All of us want to be seen in a good (sometimes perfect) light, and that desire can be particularly strong for moms. I admit, I used to be guilty of painting unblemished portraits of myself for my four daughters. I wanted to protect them from my flaws, pain and embarrassment while pushing them to thrive and achieve.
I gave my girls the impression that their mother never made mistakes and had never been heartbroken. But in using silence, keeping secrets and (occasionally) offering up lies to create a flawless image of myself, I wasn’t showing them the complete picture of me.
This realization only struck me three years ago, upon my own mother’s passing. While reflecting on her life, I noticed emotional gaps in her time line. Her major life events (birth, schooling, work history) were evident.

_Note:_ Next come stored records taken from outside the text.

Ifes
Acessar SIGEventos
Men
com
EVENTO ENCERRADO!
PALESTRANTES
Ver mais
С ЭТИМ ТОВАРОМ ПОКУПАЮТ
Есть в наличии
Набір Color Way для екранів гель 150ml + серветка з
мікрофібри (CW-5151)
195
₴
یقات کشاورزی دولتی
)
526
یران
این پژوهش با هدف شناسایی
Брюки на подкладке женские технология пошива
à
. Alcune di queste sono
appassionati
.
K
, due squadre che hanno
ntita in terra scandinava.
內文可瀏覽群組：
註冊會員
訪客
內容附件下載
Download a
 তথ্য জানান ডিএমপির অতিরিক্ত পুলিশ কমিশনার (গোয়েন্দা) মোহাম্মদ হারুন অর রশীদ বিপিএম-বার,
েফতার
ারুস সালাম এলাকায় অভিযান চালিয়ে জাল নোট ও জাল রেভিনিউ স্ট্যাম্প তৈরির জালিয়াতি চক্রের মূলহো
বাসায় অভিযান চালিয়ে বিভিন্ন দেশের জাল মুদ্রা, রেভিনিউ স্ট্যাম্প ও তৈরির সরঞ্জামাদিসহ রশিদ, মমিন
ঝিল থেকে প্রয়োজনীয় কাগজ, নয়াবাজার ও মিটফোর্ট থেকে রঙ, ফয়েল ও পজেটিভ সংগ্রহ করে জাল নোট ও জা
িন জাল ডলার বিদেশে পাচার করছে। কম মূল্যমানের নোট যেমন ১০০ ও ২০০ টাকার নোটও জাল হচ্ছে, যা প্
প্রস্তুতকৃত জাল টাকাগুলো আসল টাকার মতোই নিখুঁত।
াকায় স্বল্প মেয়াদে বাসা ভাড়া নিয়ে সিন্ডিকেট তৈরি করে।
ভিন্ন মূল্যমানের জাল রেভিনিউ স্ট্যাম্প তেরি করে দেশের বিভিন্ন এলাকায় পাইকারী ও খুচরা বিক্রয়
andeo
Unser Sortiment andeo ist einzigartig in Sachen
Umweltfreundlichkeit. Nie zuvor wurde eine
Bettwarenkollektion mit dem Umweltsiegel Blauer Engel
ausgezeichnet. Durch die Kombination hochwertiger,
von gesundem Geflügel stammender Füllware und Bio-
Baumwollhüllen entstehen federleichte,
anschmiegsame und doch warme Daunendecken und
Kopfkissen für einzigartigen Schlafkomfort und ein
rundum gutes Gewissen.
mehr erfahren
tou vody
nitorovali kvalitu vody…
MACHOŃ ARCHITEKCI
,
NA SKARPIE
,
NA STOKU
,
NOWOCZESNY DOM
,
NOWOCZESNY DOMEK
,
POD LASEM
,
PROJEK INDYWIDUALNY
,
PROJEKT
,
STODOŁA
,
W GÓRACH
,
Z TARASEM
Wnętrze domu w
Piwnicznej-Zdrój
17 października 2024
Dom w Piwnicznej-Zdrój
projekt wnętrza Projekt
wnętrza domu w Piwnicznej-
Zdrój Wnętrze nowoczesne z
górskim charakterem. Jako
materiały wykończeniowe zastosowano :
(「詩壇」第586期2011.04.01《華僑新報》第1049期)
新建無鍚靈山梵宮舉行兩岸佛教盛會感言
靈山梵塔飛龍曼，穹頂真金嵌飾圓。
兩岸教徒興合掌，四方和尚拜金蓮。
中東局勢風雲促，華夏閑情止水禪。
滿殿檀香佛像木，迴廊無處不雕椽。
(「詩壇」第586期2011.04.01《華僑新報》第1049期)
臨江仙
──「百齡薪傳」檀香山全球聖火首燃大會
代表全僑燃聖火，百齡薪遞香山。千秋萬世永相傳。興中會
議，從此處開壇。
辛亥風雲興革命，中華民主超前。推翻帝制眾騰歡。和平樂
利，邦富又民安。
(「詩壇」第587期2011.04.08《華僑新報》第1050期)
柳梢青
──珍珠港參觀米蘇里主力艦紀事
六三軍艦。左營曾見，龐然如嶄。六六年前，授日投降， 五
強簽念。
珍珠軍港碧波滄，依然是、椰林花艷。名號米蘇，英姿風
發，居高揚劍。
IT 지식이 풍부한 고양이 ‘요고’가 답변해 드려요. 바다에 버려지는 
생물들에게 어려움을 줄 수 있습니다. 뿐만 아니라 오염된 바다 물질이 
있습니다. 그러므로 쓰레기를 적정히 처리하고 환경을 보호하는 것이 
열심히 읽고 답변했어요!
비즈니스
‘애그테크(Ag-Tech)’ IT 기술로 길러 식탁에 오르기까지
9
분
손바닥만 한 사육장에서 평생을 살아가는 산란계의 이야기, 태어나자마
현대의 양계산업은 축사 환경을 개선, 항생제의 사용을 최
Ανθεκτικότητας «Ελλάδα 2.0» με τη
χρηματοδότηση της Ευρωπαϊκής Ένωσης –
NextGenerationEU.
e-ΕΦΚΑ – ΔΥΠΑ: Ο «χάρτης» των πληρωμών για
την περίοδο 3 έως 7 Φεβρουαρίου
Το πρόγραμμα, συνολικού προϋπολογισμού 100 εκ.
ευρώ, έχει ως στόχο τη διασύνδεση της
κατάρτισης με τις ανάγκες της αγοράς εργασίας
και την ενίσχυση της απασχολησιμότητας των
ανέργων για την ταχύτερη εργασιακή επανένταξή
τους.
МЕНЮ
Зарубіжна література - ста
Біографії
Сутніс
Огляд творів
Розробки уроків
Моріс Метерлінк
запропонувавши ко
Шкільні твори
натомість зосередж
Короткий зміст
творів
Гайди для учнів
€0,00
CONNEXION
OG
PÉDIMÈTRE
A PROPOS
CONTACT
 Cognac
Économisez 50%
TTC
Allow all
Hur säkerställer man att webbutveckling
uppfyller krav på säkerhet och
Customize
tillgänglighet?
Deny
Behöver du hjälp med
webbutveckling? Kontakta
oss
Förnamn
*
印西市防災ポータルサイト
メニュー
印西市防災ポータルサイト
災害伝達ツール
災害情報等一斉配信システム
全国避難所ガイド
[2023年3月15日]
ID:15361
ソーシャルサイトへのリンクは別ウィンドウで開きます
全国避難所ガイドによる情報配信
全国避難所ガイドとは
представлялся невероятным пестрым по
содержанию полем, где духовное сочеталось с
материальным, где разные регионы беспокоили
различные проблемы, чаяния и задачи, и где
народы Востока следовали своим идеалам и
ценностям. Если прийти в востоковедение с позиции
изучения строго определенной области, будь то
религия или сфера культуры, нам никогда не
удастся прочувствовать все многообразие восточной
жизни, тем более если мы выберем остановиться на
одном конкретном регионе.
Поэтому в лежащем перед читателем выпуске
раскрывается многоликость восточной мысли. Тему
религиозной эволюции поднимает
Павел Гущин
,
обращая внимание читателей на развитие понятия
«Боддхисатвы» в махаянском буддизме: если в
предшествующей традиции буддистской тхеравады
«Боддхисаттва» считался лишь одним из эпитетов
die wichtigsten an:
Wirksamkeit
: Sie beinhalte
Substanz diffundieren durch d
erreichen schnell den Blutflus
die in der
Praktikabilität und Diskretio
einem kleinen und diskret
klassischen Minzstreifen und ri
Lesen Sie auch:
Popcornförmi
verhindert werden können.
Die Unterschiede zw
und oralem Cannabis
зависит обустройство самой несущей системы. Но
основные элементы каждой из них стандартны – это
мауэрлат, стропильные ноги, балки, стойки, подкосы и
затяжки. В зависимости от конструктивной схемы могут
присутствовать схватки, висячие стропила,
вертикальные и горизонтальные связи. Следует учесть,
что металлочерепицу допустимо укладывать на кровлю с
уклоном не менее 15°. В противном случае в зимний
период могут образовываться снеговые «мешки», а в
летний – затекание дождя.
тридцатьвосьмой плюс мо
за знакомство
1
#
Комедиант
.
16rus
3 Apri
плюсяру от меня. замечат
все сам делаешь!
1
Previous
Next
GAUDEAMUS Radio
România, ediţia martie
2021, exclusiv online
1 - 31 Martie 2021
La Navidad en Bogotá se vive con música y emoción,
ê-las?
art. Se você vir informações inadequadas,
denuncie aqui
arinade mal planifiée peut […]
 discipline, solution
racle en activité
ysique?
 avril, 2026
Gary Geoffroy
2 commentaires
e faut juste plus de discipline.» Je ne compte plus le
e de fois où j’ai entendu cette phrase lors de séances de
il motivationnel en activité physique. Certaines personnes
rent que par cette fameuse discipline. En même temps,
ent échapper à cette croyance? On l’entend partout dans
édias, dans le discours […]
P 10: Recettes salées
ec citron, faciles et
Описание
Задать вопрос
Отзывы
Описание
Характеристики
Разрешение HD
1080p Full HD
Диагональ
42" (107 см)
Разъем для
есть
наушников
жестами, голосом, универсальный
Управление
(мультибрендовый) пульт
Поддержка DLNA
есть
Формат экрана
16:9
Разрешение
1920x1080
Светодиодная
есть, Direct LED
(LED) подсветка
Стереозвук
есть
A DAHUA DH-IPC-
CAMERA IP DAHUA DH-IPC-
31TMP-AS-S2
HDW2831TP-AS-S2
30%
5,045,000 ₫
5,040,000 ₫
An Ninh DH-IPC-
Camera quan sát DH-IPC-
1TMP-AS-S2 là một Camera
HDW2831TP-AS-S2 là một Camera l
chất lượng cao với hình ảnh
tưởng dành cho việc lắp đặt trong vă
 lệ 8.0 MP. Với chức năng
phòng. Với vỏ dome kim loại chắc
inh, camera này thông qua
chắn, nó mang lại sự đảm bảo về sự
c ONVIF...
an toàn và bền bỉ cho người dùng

But I was clueless about her deepest feelings and failures. Did she have unfulfilled dreams? What regrets had she pushed to the bottom of her heart? I didn’t ask. And she didn’t tell.
Even though my daughters tune me out sometimes, I now have open conversations—without shame or blame—with them. And I encourage you to do the same. Listen for questions and speak answers with an honest heart. Encourage curiosity about your life. And don’t let the fear of revealing your whole self disrupt a legacy of love and understanding.
Missing mom? If Mother's Day triggers feelings of loss, don't run from your grief—just be with it. Take a deep breath, think about postive memories and know you're not alone in your pain.